Cat's Cradle

Kurt Vonnegut, adapted by Miracle Theatre Company
Courtyard Theatre, Hoxton
(2009)

Production photo

Dramatising a novelist as frantically smart and formally playful as Kurt Vonnegut is no easy task. Perhaps this is why it has only been attempted once, in Pittsburgh in '76. Cat's Cradle, published in 1963, meshes anarchism, anthropology and farce as it outlines the dangers the world faces when science starts to bite off more than it can chew.

Miracle Theatre - Cornwall's finest troupe - display brave and skilled dramaturgy in bringing this book to the stage. The convoluted and unusual narrative methods of Vonnegut are cleverly handled by using snippets of projected flashbacks and classroom-like explanations to elucidate plot details and help make sense of the text's unique pseudo-science lexicon.

The adroit employment of multimedia is matched by the acting. There are some exquisite performances: Ben Dyson as the Brit journalist sent to San Lorenzo to investigate the sketchy philanthropy of an ex-pat; Dominic Power (who also directs) excels in a number of roles including the under-scrutiny ex-pat Julian Castle and a beleaguered US ambassador none too amused with the latest cabinet reshuffle; and Dan Richards as Newt Hoenikker, the squealing son of an atom-breaking, apocalyptic scientist, whose research has occasioned quite a furore.

San Lorenzo's dictator is rogue and looks like a squashed and muddied hot-dog. Crucial scientific matter lies is in the hands of an 8ft woman and her kid brother. The James Bond of the story - reporter John MacGuinness - has his eye as much on the dictator's daughter as he does the issue at hand - preventing a nuclear ice-age that will paralyse the world. The future does not seem orange.

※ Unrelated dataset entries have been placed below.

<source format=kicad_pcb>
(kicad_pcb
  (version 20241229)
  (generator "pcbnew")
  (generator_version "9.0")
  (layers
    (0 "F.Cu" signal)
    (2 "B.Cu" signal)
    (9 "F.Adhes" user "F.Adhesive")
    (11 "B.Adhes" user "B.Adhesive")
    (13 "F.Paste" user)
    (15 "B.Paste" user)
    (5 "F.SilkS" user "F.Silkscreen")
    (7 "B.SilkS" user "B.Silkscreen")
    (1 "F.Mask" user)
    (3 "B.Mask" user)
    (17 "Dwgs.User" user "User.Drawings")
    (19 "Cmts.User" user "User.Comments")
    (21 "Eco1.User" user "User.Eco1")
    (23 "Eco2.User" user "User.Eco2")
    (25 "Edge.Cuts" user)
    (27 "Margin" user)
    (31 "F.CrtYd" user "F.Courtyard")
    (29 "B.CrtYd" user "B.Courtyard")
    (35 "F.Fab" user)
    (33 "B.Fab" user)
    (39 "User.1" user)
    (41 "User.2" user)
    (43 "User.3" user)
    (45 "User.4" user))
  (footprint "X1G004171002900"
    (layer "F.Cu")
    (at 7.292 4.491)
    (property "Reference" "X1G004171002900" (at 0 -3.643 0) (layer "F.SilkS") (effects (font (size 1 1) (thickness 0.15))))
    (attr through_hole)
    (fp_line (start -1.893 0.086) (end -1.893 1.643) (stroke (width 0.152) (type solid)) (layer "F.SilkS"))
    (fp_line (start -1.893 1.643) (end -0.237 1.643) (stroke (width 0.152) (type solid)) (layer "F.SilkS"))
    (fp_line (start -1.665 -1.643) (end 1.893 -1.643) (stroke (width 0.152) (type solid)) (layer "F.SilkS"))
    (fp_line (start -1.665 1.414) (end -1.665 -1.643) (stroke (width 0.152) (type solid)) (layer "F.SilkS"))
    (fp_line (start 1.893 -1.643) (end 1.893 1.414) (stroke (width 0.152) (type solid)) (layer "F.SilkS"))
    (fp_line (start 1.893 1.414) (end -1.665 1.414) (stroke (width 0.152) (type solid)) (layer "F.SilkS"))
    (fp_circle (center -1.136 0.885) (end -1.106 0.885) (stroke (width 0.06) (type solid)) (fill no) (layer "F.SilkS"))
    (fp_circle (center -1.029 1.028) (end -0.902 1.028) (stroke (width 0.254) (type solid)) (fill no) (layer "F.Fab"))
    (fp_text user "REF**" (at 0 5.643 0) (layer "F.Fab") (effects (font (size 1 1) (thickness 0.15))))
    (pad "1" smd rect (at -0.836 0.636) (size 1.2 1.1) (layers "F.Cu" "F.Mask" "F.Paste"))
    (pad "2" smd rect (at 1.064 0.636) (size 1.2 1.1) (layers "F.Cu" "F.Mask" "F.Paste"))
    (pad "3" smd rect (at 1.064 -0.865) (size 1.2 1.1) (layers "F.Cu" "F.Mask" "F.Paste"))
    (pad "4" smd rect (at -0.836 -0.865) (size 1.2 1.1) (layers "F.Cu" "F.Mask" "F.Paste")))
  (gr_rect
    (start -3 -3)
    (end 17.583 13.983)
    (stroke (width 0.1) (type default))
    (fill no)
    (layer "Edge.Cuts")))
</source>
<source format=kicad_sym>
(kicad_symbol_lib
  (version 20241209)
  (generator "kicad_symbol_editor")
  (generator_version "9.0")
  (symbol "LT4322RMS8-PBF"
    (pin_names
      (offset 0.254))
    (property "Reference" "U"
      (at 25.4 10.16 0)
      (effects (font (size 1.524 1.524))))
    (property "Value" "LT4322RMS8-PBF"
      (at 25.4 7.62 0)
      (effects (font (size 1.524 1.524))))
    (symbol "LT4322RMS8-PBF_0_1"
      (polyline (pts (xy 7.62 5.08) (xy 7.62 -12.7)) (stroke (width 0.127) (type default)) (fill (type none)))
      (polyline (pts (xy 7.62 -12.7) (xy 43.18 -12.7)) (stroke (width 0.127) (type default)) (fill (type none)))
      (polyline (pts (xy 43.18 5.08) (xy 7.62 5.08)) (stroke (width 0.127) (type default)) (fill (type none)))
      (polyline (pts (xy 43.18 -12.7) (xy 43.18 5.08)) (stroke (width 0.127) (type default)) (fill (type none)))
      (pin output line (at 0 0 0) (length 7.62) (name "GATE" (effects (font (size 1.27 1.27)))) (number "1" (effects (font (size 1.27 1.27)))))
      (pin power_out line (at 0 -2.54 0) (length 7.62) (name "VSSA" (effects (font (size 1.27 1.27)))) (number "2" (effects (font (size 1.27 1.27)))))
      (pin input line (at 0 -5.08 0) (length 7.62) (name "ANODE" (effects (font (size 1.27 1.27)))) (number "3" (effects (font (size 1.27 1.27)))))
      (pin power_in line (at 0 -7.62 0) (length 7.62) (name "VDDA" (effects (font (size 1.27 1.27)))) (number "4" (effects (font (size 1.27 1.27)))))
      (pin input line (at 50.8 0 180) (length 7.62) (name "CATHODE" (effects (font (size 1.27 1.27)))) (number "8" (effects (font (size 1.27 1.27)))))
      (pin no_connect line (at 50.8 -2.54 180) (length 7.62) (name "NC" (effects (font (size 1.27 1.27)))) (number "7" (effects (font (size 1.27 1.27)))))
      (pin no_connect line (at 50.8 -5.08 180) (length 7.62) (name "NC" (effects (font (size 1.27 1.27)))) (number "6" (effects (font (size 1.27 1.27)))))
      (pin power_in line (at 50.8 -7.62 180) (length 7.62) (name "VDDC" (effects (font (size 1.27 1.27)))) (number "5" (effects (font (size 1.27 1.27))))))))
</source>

The tone of the piece may be outlandish and manic but the prophetic warnings that it carries are serious and intelligent. Man's relationship with science walks the narrowest tightrope conceivable - the slightest of errors are costly. Furthermore, the proliferation of destructive capacity is something we were reminded of only last week with North Korea's alleged testing of a nuclear missile delivery rocket.

Cat's Cradle is a jocular and rewarding production which will have you laughing and scratching your head, often at the same time.